Though a hearty chunk of his adolescence has been spent in the crosshairs of a radar gun, what Patrick Schuster encountered last summer in Cary, N.C., stunned even him.
Upon taking the mound for an invitation-only prep baseball showcase, the "Tournament of Stars" at the USA Baseball National Training Complex, Schuster peered behind the plate to see "hundreds upon thousands" of college and pro scouts gazing back at him.
"There were at least 500," said Schuster, a Mitchell High graduate who gained national fame in April by pitching four consecutive no-hitters. "I didn't know there were that many scouts in the business."
Mychal Givens can relate. Before his sophomore year at Plant High, while working out with the under-16 USA National Team in Jupiter, Givens and the other players were observed by scouts seated in "50 to 100 golf carts," his mother recalls.
"We had never experienced that before," Monica Givens said. "It was like a swarm."
Contrast those settings with a typical bay area prep baseball game. Then, try convincing someone such as Schuster that his prep baseball season has more bearing on his college or pro stock than how he performed during the summer.
"If it wasn't for all the extra-curricular baseball I've been doing besides high school, I wouldn't have signed with Florida," said Schuster, who may be picked as early as tonight in Major League Baseball's first-year player draft and could bypass Gainesville if the signing money is right.
"If you look at it, I (committed to) Florida over the summer because I was being looked at over the summer. And I wouldn't say that (high school baseball) is not important; it's just irrelevant."
Such is the evolution — or regression — of baseball at the grass roots level. Only a decade or so ago, the high school season was followed by a summer of American Legion ball. Elite all-star events were minimal.
"Thirteen years ago when I was in high school, all we had was Team One (an all-star event), and you were lucky to go to that," said 1996 Jesuit High graduate Ronnie Merrill, who spent nearly a decade in pro baseball before being hired last fall as a Florida scout for the San Francisco Giants. "There was American Legion and Team One."
Others concur. "I've talked to some of these high school prospects whose dads who played in the majors or in Triple-A," said Perfect Game USA information director Jim Ecker, whose group puts on more than 100 elite-level "showcases" nationwide each year.
"You ask the dad, 'What was it like when you came along in the '70s and '80s?' And he says, 'There was nothing. You had to wait for the scout to come around and show up to your game.' "
Now there is a litany of national and regional events put on by organizations such as Team One, Perfect Game USA and the Area Code Games. And there's IBC baseball and Junior National competition.
Many insist this high school offseason circuit, which hardly comes without expense, has trumped the prep season in terms of recruiting significance.
Attend a showcase or high-level tourney, and you're essentially guaranteed of being seen by dozens — maybe hundreds — of scouts and coaches. And why wouldn't they arrive in droves? Makes their job easier.
"I'll say this, with the high school seasons being shortened now, this year especially, this is really a good chance for us to see a lot of good players in a small area," Merrill said.
"It's very convenient for us as scouts to get to. And for the most part, they're usually wood bats and possibly better competition than they would be exposed to during the (high school) year."
So logistically, it makes complete sense. Financially, it might not.
Is the price right?
Schuster's mother, Sharon, estimates she and husband Roger doled out $4,000 last summer following their son from the Perfect Game National Showcase in Minneapolis to the Tournament of Stars in North Carolina to another all-star event near Atlanta.

* **Given data**:

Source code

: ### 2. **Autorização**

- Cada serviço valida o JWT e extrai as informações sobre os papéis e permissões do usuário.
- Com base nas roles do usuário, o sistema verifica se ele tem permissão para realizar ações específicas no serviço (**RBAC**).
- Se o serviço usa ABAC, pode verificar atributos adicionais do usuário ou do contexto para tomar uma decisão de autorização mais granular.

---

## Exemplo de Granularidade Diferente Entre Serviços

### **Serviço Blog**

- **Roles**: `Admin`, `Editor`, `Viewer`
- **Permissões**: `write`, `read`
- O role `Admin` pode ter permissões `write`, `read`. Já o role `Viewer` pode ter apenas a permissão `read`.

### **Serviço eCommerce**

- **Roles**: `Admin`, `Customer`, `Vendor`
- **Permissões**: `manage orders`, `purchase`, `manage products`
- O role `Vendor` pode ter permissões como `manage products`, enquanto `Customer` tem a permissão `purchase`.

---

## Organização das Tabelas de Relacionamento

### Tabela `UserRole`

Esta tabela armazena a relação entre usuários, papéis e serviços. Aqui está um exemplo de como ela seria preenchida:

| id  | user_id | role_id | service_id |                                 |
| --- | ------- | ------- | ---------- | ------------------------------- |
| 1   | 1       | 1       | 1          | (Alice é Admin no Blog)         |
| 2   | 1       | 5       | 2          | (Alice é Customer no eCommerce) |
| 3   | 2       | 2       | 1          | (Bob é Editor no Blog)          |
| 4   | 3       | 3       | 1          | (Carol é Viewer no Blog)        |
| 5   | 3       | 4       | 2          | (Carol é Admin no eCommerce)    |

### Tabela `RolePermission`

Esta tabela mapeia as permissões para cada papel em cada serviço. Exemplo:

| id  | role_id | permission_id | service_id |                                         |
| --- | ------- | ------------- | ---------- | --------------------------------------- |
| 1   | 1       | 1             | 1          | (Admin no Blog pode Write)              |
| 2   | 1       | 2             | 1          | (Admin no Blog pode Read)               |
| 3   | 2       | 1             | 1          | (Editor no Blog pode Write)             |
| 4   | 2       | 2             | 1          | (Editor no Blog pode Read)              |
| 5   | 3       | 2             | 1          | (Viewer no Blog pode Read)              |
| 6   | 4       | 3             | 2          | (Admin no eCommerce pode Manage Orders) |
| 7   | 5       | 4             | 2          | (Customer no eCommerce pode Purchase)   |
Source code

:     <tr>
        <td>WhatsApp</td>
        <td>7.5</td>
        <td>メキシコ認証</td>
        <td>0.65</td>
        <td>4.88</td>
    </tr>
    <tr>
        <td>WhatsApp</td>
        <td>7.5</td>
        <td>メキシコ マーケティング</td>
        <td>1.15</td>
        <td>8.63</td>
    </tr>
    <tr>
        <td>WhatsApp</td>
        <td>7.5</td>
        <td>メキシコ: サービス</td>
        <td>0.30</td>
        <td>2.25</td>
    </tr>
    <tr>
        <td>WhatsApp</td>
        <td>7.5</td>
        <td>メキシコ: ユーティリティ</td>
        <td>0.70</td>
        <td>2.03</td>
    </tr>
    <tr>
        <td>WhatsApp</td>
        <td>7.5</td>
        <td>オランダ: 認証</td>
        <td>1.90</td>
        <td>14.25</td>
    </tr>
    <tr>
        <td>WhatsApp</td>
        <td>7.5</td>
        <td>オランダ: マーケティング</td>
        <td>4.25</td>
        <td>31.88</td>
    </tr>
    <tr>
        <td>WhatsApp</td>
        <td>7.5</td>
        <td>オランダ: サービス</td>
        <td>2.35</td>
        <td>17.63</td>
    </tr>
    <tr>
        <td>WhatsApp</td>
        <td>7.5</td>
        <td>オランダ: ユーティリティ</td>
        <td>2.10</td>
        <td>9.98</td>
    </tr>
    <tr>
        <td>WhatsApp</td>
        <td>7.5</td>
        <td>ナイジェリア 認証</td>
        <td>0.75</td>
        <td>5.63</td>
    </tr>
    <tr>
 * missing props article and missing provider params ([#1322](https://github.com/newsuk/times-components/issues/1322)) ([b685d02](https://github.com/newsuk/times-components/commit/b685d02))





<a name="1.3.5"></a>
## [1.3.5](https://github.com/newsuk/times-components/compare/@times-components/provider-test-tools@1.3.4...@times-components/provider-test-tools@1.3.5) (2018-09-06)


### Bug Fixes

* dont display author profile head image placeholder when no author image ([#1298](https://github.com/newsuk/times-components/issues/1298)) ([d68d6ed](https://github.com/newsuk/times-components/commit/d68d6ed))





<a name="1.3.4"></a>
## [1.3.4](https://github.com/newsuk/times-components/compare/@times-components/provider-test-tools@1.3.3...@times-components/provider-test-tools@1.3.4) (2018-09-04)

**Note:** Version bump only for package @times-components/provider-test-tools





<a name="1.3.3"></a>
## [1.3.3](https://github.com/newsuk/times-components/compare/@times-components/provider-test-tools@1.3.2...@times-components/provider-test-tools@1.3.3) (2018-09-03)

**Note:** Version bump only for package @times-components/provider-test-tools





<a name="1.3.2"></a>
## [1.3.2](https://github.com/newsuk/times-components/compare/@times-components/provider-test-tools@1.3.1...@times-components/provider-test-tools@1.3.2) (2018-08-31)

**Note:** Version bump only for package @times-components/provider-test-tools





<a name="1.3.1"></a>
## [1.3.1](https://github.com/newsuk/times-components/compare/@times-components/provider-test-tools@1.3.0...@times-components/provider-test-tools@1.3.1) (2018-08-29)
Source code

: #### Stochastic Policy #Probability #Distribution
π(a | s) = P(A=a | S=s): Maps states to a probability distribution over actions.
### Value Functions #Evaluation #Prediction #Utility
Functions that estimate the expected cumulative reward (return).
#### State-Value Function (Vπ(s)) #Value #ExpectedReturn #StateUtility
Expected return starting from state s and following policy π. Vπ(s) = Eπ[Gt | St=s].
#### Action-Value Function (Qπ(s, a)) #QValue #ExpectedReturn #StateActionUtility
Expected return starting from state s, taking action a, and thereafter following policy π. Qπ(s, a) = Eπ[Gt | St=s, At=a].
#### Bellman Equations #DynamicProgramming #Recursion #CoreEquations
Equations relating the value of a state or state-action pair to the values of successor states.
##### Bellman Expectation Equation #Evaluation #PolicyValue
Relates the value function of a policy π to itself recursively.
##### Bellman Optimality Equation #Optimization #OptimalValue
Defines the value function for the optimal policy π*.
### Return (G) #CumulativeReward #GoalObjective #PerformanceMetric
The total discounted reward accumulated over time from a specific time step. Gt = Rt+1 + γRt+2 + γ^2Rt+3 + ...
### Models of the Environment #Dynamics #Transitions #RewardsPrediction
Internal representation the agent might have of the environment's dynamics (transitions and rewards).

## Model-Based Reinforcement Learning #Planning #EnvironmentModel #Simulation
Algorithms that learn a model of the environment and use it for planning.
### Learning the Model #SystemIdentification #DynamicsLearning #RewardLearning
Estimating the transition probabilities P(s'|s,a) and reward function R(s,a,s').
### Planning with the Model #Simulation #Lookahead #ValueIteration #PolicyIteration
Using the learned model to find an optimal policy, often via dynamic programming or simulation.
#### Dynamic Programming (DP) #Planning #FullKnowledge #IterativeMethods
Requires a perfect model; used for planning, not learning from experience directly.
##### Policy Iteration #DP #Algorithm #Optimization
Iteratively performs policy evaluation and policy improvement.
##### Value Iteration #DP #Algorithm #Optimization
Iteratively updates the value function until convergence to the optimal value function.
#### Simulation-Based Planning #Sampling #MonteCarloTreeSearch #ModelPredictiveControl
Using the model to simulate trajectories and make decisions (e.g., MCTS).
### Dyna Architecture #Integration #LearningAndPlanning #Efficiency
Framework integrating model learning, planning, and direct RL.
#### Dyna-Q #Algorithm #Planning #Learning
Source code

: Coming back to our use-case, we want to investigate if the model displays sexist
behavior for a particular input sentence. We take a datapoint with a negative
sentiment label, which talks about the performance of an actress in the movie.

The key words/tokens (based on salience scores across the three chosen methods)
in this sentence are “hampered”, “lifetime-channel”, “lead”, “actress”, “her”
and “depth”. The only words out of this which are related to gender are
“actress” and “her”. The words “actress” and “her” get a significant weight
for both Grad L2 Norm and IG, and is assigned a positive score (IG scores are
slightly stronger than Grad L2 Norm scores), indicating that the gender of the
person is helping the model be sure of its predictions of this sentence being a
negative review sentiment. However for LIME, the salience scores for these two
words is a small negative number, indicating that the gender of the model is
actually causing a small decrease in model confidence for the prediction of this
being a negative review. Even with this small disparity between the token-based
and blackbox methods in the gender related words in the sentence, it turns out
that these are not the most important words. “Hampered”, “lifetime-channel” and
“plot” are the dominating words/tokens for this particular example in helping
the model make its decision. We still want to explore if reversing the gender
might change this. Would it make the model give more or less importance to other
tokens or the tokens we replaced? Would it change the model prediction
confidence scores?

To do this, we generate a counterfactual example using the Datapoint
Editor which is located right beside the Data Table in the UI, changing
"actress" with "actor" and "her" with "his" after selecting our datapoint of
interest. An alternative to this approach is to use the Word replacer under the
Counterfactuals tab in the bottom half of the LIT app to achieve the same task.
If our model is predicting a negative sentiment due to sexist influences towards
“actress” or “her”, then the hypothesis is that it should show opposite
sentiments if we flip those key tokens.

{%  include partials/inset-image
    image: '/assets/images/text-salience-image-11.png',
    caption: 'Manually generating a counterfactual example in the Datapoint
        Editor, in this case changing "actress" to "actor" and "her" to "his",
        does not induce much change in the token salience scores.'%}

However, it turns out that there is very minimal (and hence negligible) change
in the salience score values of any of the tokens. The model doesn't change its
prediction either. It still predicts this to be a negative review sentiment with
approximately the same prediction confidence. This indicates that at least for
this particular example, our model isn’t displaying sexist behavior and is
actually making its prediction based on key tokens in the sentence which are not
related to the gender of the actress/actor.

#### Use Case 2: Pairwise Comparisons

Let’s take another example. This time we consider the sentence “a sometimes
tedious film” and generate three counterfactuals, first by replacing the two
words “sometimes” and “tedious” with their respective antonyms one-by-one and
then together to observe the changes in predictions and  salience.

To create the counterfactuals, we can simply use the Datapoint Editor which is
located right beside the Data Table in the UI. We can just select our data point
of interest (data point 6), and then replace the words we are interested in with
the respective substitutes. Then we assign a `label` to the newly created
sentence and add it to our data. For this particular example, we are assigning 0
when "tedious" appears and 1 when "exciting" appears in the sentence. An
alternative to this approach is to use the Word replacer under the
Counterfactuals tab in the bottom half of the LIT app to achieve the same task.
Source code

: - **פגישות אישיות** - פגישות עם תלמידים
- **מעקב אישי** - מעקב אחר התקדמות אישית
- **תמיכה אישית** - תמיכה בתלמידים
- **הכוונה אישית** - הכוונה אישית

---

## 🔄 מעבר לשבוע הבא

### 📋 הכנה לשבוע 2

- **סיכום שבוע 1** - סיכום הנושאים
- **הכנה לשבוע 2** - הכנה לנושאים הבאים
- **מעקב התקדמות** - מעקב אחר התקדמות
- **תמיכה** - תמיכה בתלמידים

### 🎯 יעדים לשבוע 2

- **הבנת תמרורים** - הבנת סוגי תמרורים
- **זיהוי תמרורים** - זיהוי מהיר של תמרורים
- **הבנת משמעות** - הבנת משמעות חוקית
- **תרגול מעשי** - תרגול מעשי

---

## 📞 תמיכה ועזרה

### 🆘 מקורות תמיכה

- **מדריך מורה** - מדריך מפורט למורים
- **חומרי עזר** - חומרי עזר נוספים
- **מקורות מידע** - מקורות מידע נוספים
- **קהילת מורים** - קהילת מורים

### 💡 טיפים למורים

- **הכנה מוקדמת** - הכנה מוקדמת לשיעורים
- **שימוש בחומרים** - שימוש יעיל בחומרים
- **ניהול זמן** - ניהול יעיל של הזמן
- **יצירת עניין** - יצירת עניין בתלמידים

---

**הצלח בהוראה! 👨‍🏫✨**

* **Activity list**:
**1)** According to the article on prep baseball showcases, how much does Sharon Schuster estimate she and Roger spent last summer following their son to showcase events?
**2)** Condense the paragraph of the article on prep baseball showcases that begins "Mychal Givens can relate." into one shorter sentence that keeps its main facts.

* **Solutions below**:
**1)** About $4,000.

**2)** Before his sophomore year at Plant High, Givens worked out with the under-16 USA National Team in Jupiter while, his mother recalls, scouts watched from "50 to 100 golf carts."